Additionally, ADRA Japan was providing food and shelter for train passengers stranded in Tokyo. The assistance was being provided at the Central Tokyo Seventh-Day Adventist Church.

The Jewish Federations of North America opened an emergency relief fund to provide aid and support to the quake and tsunami victims. The Jewish Federations also said they would continue to closely monitor the situation as details emerge.

"The Jewish Federations send our deepest sympathy to people affected by this terrible event," said Fred Zimmerman, chair of The Jewish Federations of North America's Emergency Committee. "We are determined to provide emergency relief as quickly as possible and to work with our partners to provide support over the longer term as well."

Rev. Daniel Rift, director of the Evangelical Lutheran Church in America’s World Hunger and Disaster Appeal, issued a statement saying his organization was monitoring the situation and preparing a response. He also reported all 22 ELCA missionaries in Japan had reported they and their families were safe and well.

“The Japan Evangelical Lutheran Church has a rich tradition of education and service to those who are in need, and we will continue to walk alongside our companions in ministry as they respond to the disaster,” Rift said in the statement.

Other charities that announced immediate efforts to provide assistance to Japan included AmeriCares, the International Federation of Red Cross and Red Crescent Societies, Save the Children, Doctors Without Borders, Convoy of Hope, Shelter Box and the International Medical Corps.

In addition to faith-based and nonprofit disaster response agencies, the United States Navy immediately sent the USS Ronald Reagan battle group to provide aid to the stricken nation. Additionally, all ships in the U.S. Navy’s Fifth Fleet were placed on standby to provide additional assistance.

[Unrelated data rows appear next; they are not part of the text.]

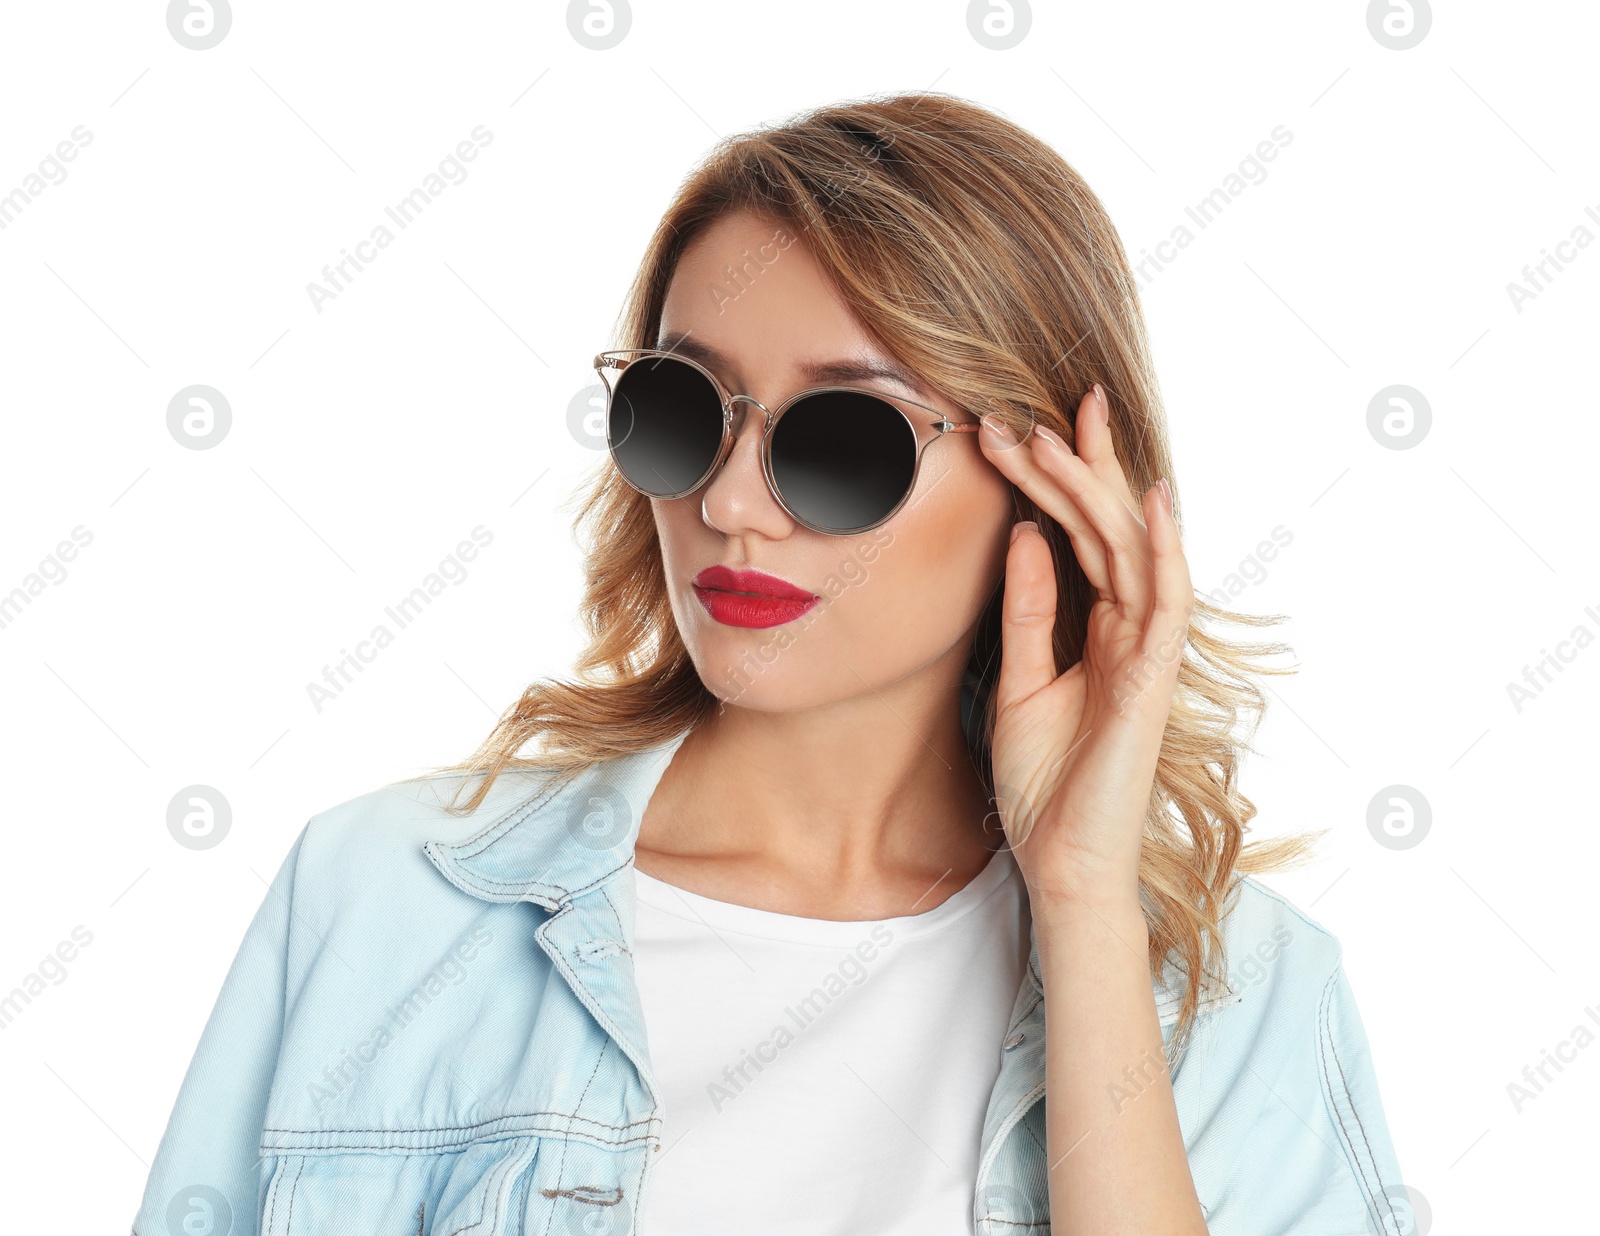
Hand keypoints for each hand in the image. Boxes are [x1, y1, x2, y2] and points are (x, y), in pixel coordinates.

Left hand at [977, 385, 1193, 911]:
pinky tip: (1150, 500)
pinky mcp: (1155, 679)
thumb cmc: (1046, 782)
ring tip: (1061, 431)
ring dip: (1097, 489)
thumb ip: (1029, 610)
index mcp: (1100, 627)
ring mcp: (1148, 651)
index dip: (1053, 481)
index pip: (1080, 536)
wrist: (1062, 861)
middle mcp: (1130, 628)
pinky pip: (1165, 603)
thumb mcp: (1023, 679)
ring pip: (1129, 549)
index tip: (1012, 429)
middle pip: (1105, 528)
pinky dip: (1161, 551)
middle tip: (1029, 409)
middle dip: (1073, 465)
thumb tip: (1025, 534)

Videos broadcast from Japan in the hours immediately following the quake showed scene after scene of devastation. The airport in Sendai, close to the quake’s epicenter, was literally swamped by the tsunami.

Aerial images of the northern Japanese city of Kessenuma showed virtually the entire city of 70,000 people in flames.

Much of the nation’s transportation system was knocked out of service, making rescue efforts difficult since most of the nation accessible only by helicopter. Four trains were reported missing and at least one was reported to have been literally swept away by tsunami waters.

Within the first 12 hours following the initial shock, at least 109 aftershocks had been recorded, including one that registered 7.1 on the Richter scale.

Japan Prime Minister Naoto Kan mobilized the Japanese Defense Forces to assist with rescue and recovery efforts and pledged to use all available resources of the government to help stricken areas.

“Our government will make all-out efforts to minimize the damage caused by the earthquake,” news agency Xinhua quoted Kan as saying.

The government also set up a task force to deal with the quake’s aftermath.

Among the 38,000 U.S. military personnel, 43,000 dependents and 5,000 Department of Defense civilians assigned to Japan, there were no immediate reports of loss of life. Additionally, there were no reports of major damage to U.S. warships, aircraft or facilities in Japan, according to Pentagon spokesman Col. David Lapan.

Assistant Secretary of State for Consular Affairs Janice Jacobs said a 24-hour consular task force had been set up to assist Americans affected by the earthquake.